Having grown up in a religiously observant Jewish home in the 1960s and 70s, Jeff Jacoby remembers that such commonplace packaged foods as Oreo cookies and Sara Lee cakes were off-limits, since it was impossible to know if they were kosher. Now these are among the many items—40 percent of all packaged food and drinks sold in the U.S.—that bear kosher certification. Jacoby reflects on the radical expansion of what he calls “the kosher-industrial complex” in his own lifetime:
America has undergone a kosher revolution. It wasn’t all that long ago that demand for kosher food was restricted to a tiny niche of the public—Jews amount to less than 2 percent of the U.S. population, and only a minority of Jews keep kosher. . . . The first company to [receive rabbinic supervision] was Heinz, whose canned vegetarian beans began carrying kosher certification in 1923—a distinction the company played up in advertising targeted to Jews. But other companies were slow to follow suit. In 1945, the OU’s kosher symbol appeared on just 184 products made by 37 companies; by 1961, that had grown to 1,830 products from 359 companies—still a mere drop in the food-industry bucket.
Gradually, though, market demand for kosher food was spreading beyond observant Jews. Vegetarians began to see kosher certification on a dairy product as a guarantee that it contained no animal byproducts whatsoever. Muslims, for whom pigs are anathema, learned that the kosher symbol on a package meant there was no pork or lard inside. Other consumers came to associate kashrut with a higher level of purity than U.S. law mandates. . . .
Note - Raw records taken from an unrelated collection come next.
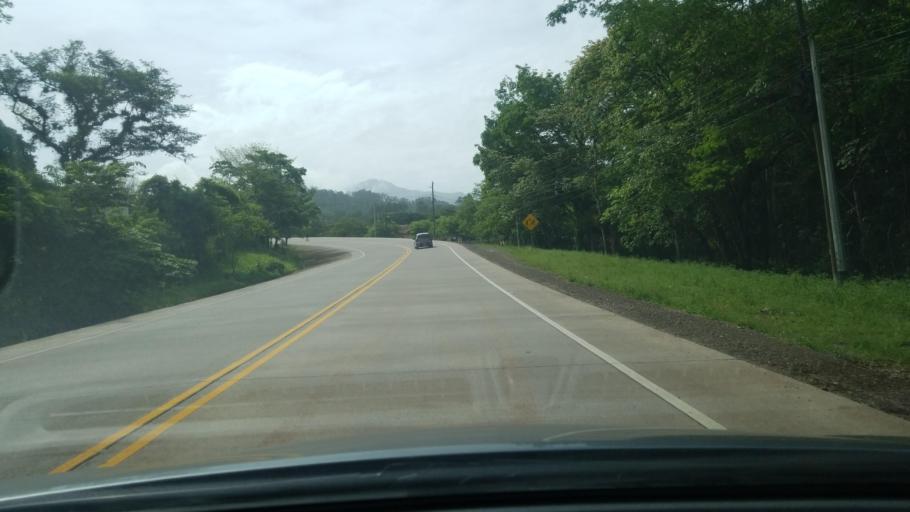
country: HN
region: Copan
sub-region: Santa Rita
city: Santa Rita, Copan
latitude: 14.8699
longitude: -89.0611
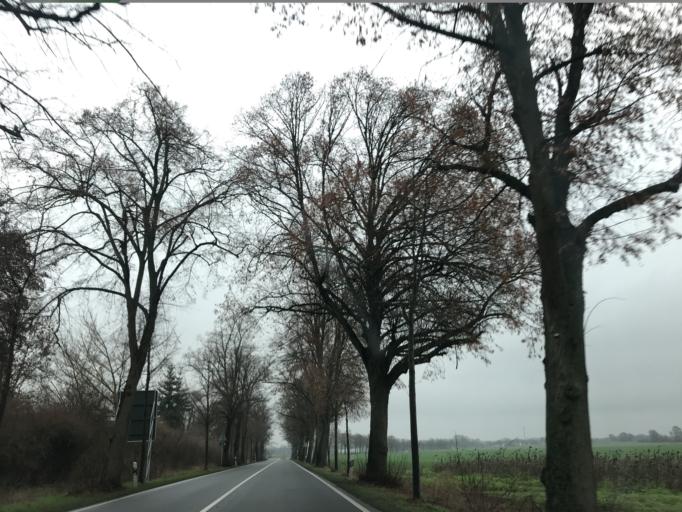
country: DE
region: Brandenburg
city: Kremmen
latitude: 52.7500
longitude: 13.0084
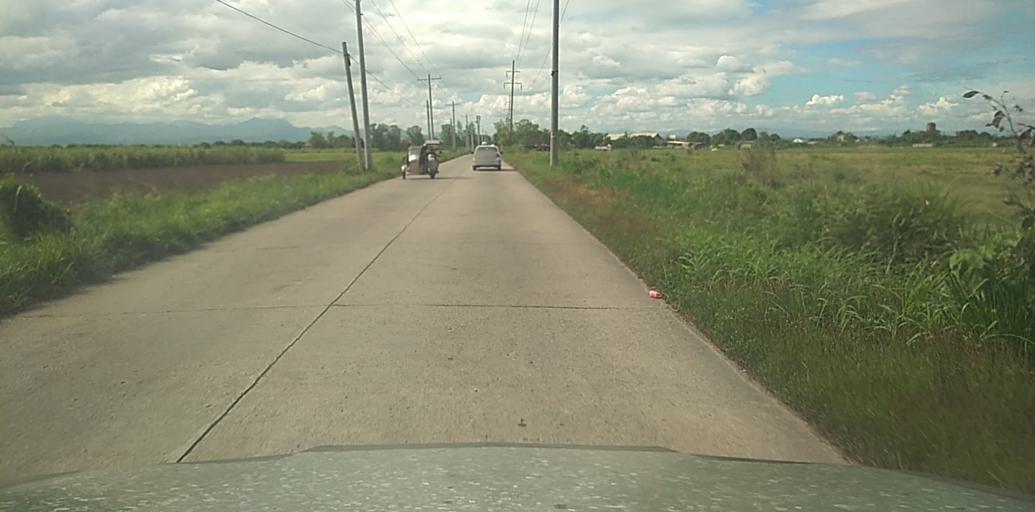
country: PH
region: Central Luzon
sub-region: Province of Pampanga
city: Arenas
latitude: 15.1746
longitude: 120.6726
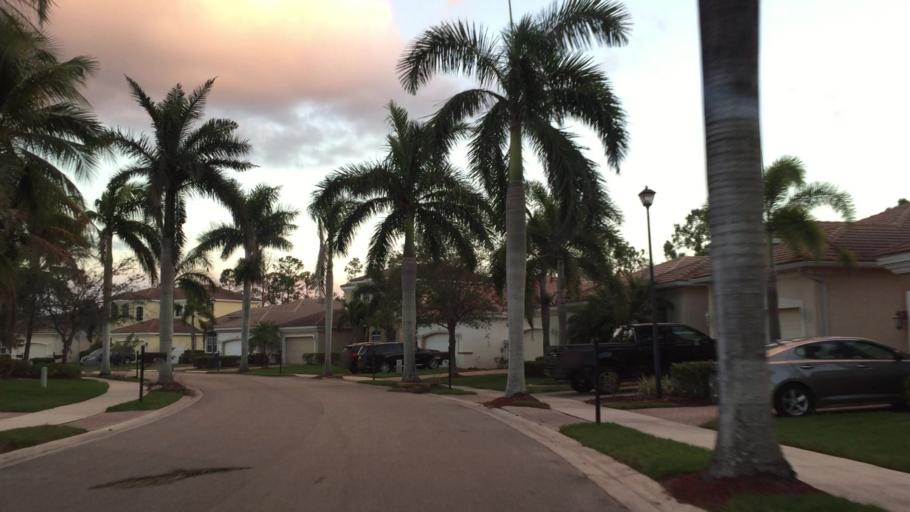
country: US
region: Florida
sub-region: Lee County
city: Gateway
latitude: 26.6229
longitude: -81.7623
With kosher food as with so many other things, where there is a need, a free market will satisfy it. In the rise of the kosher-industrial complex, all parties have come out ahead. It has generated a vast array of formerly inaccessible options for a small religious minority. It has enabled a key industry to meet a growing market demand and reap billions of dollars in revenue. It has enriched contemporary American culture with one of the most ancient food traditions of all. And it has done it all not through top-down coercion, but through voluntary private cooperation.
What could be more quintessentially American?